La chère petite n’est guère causante, tout ce qu’elle consent à m’apprendre, c’est que je me trouve dans une fabrique de yogourt dont son mari et elles sont les gardiens ; mais son bonhomme est à l’hôpital pour y soigner un mal dont je n’arrive pas à saisir l’identité, ce qui n’est d’aucune importance, étant donné que son mec, je m’en tambourine les jumelles. Je viens de faire ce que j’ai pu pour lui porter chance ; là-dessus, mes vœux l’accompagnent.

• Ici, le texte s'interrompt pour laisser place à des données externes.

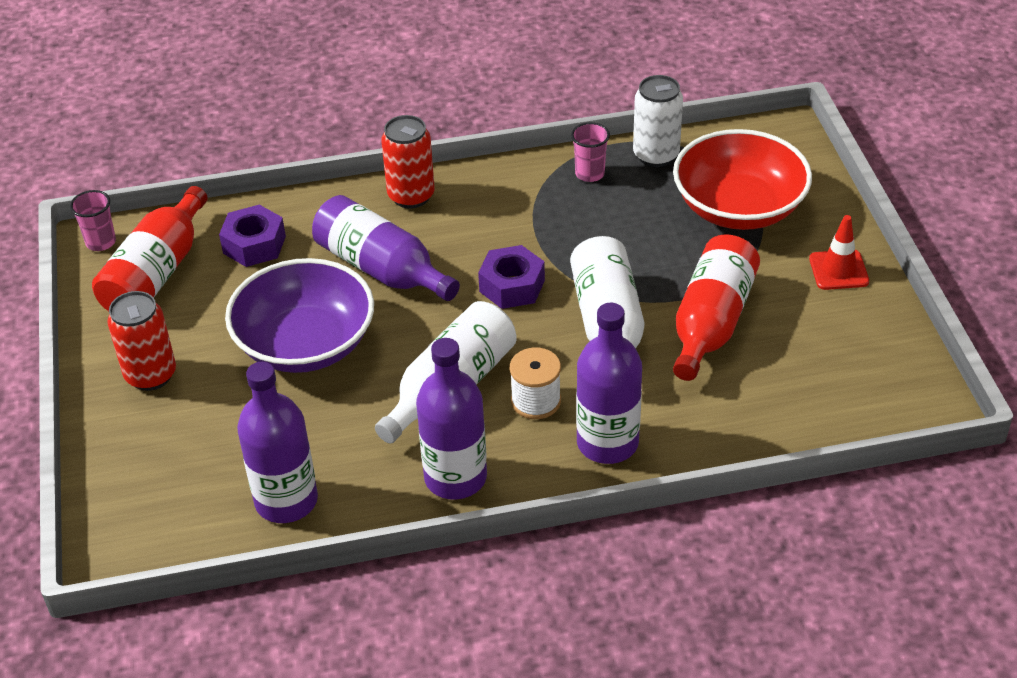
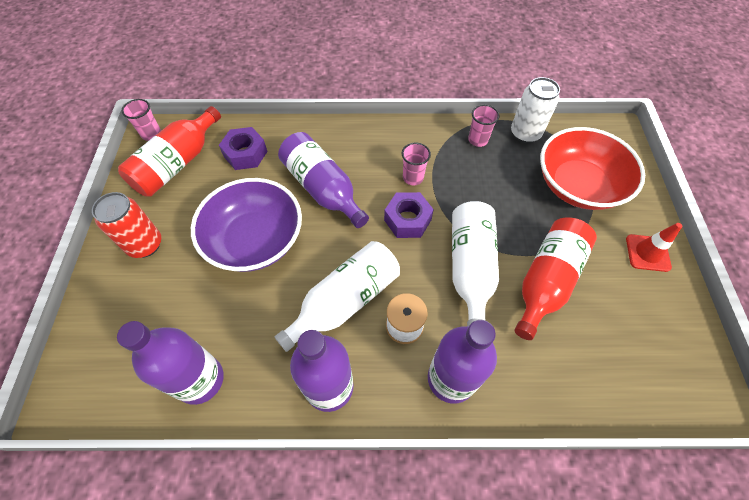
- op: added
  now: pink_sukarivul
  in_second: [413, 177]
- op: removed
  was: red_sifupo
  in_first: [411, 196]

Une grande torpeur s’insinue, contre laquelle j’ai grand mal à lutter. La môme se lève soudain de son siège et annonce qu’elle va préparer du café. Je lui réponds que l’idée est déjà fumante (avant le caoua) et je l’escorte jusqu’à son logement. Ce dernier n’est pas chouillard : deux pièces. Une cuisine à vivre et une chambre à coucher. Mon hôtesse s’active autour d’une cafetière émaillée qui me rappelle des souvenirs de grand-mère à la cambrousse. Elle a une silhouette intéressante, et une gueule que j’aimerais confier à la maison Carita pour qu’elle lui donne l’éclat qu’elle mérite.

Bientôt, une odeur ragaillardissante se répand dans l’humble logis. La poupée sort deux bols, du sucre jaunâtre, des cuillers d’étain.

Je louche sur ma tocante. Bientôt cinq plombes ! Il en met un temps, le Gravos ! Je crains que ça n’ait foiré à son niveau. Nous ne sommes pas dans un pays où il est aisé d’obtenir un sapin à pareille heure. Sa requête aura mis la puce à l’oreille du concierge de nuit, lequel en aura informé les autorités… Tout est à redouter.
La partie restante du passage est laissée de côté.